Look at the gap between WSOP earnings and total live earnings. Punsri has $35.7 million in live cashes but barely $1.5 million from the WSOP. O’Dwyer sits 16th on the all-time money list with $47 million but has less than $1 million from WSOP events. For these players, the WSOP bracelet drought is partly about opportunity: they simply do not play enough WSOP events to give variance a fair shot.
Then compare Vogelsang and Astedt, who have 41 and 155 WSOP cashes respectively. Their droughts are not about volume. They have been there, repeatedly, and lost at the final table.
Honorable Mentions
Six more players who belong in this conversation but fell outside the top ten for reasons of WSOP volume, recent activity, or realistic 2026 attendance.
- Sam Trickett (UK): $11.68M in WSOP earnings tops every player on this page, almost all of it from his runner-up finish in the 2012 $1M Big One for One Drop ($10,112,001). He has barely played WSOP events since his 2019 WSOPE runner-up and is more of a historical entry than a 2026 contender.
- Jean-Noel Thorel (France): finished runner-up in the 2025 WSOPP Super Main Event at age 78, losing heads-up to 27-year-old Bernhard Binder for a $6,000,000 payday. One of the most memorable final tables in WSOP history, and still no bracelet.
- Maurice Hawkins (USA): holds the all-time record with 25 WSOP Circuit rings (most recently May 2026 at Harrah’s Cherokee). Zero bracelets. Filed for bankruptcy in April 2026 and was absent from the 2025 WSOP. His 2026 attendance remains uncertain.
- Wai Kiat Lee (Malaysia): $24.5M in live earnings and a fixture on the Triton circuit. His WSOP volume is limited, but any high-roller event he enters immediately becomes tougher.
- Bin Weng (USA): 2023 Card Player and WPT Player of the Year with $10M+ in live earnings. Eight WSOP final tables, no bracelets. Plays a heavy main-event and circuit schedule every summer.
- Patrik Antonius (Finland): $32M in live earnings and one of the most respected players in poker history. He does not play a full WSOP schedule but is always in for the $50K Poker Players Championship and selected high-stakes events.
Players Who Recently Broke the Drought
Ten players who hadn’t won a WSOP bracelet have been scratched off this list in the past four years. Every one of them was considered among the best in the game before they won. Some waited over a decade. Here is when and how they finally got their bracelet.

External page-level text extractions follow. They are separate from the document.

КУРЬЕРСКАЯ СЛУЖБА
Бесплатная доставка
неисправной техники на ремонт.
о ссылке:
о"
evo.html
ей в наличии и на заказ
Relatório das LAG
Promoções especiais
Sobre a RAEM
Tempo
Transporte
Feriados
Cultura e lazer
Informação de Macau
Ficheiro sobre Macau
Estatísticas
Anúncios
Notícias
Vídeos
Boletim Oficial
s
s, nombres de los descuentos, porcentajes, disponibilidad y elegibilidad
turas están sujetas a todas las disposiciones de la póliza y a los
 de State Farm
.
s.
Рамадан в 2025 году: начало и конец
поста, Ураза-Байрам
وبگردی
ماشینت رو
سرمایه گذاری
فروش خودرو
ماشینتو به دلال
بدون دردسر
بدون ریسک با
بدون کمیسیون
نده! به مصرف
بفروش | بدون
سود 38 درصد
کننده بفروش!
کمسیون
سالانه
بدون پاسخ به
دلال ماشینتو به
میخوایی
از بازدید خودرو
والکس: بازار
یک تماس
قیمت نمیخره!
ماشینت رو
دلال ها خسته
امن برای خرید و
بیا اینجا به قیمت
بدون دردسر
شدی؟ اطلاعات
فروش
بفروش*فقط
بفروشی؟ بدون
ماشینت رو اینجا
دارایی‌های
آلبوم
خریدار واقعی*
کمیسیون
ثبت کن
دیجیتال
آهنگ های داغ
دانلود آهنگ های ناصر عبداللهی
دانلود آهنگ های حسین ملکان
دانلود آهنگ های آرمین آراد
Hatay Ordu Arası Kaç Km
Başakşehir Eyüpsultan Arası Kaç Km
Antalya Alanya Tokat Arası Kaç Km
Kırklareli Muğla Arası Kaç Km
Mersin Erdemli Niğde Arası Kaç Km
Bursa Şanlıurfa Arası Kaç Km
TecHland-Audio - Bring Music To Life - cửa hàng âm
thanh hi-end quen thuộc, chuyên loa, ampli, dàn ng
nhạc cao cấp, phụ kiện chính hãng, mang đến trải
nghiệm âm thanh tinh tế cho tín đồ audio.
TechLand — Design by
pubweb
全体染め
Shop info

| Player | Year | Event | Prize |
|---|---|---|---|
| Jason Koon | 2021 | $25K Heads-Up Championship | $243,981 |
| Alex Foxen | 2022 | $250K Super High Roller | $4,563,700 |
| Dan Smith | 2022 | $25K Heads-Up Championship | $509,717 |
| Isaac Haxton | 2023 | $25K High Roller 8-Max | $1,698,215 |
| Chris Brewer | 2023 | $250K Super High Roller | $5,293,556 |
| Shannon Shorr | 2023 | WSOP Online $2K 6-Max | $89,126 |
| Darren Elias | 2025 | WSOP Online $888 Crazy Eights | $170,208 |
| Seth Davies | 2025 | $250K Super High Roller | $4,752,551 |
| Rainer Kempe | 2025 | $10K Super Turbo Bounty | $892,701 |
| Matthias Eibinger | 2025 | WSOPP $75K Triton PLO | $1,570,640 |
The Pattern
Nine of these ten breakthroughs came in one of three event types: $25K+ high rollers, $25K heads-up championships, or online bracelet events. Not one came from a flagship $1,000 or $1,500 open-field NLHE tournament.
That tells you something about where bracelet droughts end for elite pros. Smaller fields, higher buy-ins, and formats where skill edges are largest. For the candidates still on the list above, the $250K Super High Roller on June 13 and the WSOP Online series running in parallel are statistically the most likely paths to a first bracelet.
The one exception is Kempe, who won a $10K Super Turbo Bounty with a faster structure and a mixed field. But even that was a $10,000 buy-in with a sub-200 player field.
FAQs
Who is the best poker player without a WSOP bracelet?
As of May 2026, Ben Tollerene tops our list based on WSOP earnings, total live results, and near-miss finishes. He has over $36 million in live earnings, two Triton Main Event titles, and two WSOP runner-up finishes in 2024 and 2025. Jason Koon has publicly called him “one of, if not the most talented poker players of all time.”
Has Niklas Astedt won a WSOP bracelet?
No. Niklas “Lena900” Astedt has over $50 million in online tournament winnings and 155 WSOP cashes, but he has never won a WSOP bracelet. He does hold WSOP Circuit rings, which are separate from bracelets. His closest call was a 3rd-place finish in the 2024 WSOP Main Event for $4,000,000.
Has Viktor Blom won a WSOP bracelet?
No. Viktor “Isildur1” Blom has 23 WSOP cashes and reached four final tables at the 2025 WSOP, but he has not won a bracelet. His closest finish was runner-up in the $10,000 Super PLOSSUS at WSOP Paradise in December 2025.
Did any of these players win a bracelet at WSOP Europe Prague 2026?
No. The 15 bracelets awarded at WSOPE Prague (March 31 to April 12, 2026) went to players outside this list, including Marius Kudzmanas (Main Event), Frank Koopmann, Jules Ayoub, and Anca Eggenberger. Punnat Punsri came closest, finishing runner-up in the GGMillion$ High Roller.
How many bracelet events are at the 2026 WSOP?
The 57th WSOP features 100 bracelet events from May 26 to July 15 at Horseshoe and Paris Las Vegas. Buy-ins range from $300 (Gladiators of Poker) to $250,000 (Super High Roller). A parallel online series runs on GGPoker throughout the summer. For the full schedule, see our WSOP 2026 hub.
What is the difference between a WSOP bracelet and a Circuit ring?
A WSOP bracelet is awarded to winners of official WSOP bracelet events held at the main summer series in Las Vegas, WSOP Europe, and WSOP Paradise. A WSOP Circuit ring is awarded at WSOP Circuit stops held at regional casinos throughout the year. Both are WSOP titles, but bracelets carry far more prestige. Maurice Hawkins holds 25 Circuit rings but zero bracelets.
Which players recently won their first WSOP bracelet?
Ten players broke their bracelet droughts between 2021 and 2025. The most recent first-time winners include Darren Elias (2025, WSOP Online $888 Crazy Eights), Seth Davies (2025, $250K Super High Roller for $4,752,551), Rainer Kempe (2025, $10K Super Turbo Bounty), and Matthias Eibinger (2025, WSOPP $75K Triton PLO). Alex Foxen, Dan Smith, Isaac Haxton, Chris Brewer, Shannon Shorr, and Jason Koon all broke through between 2021 and 2023.
Last updated May 2026, ahead of the 57th World Series of Poker.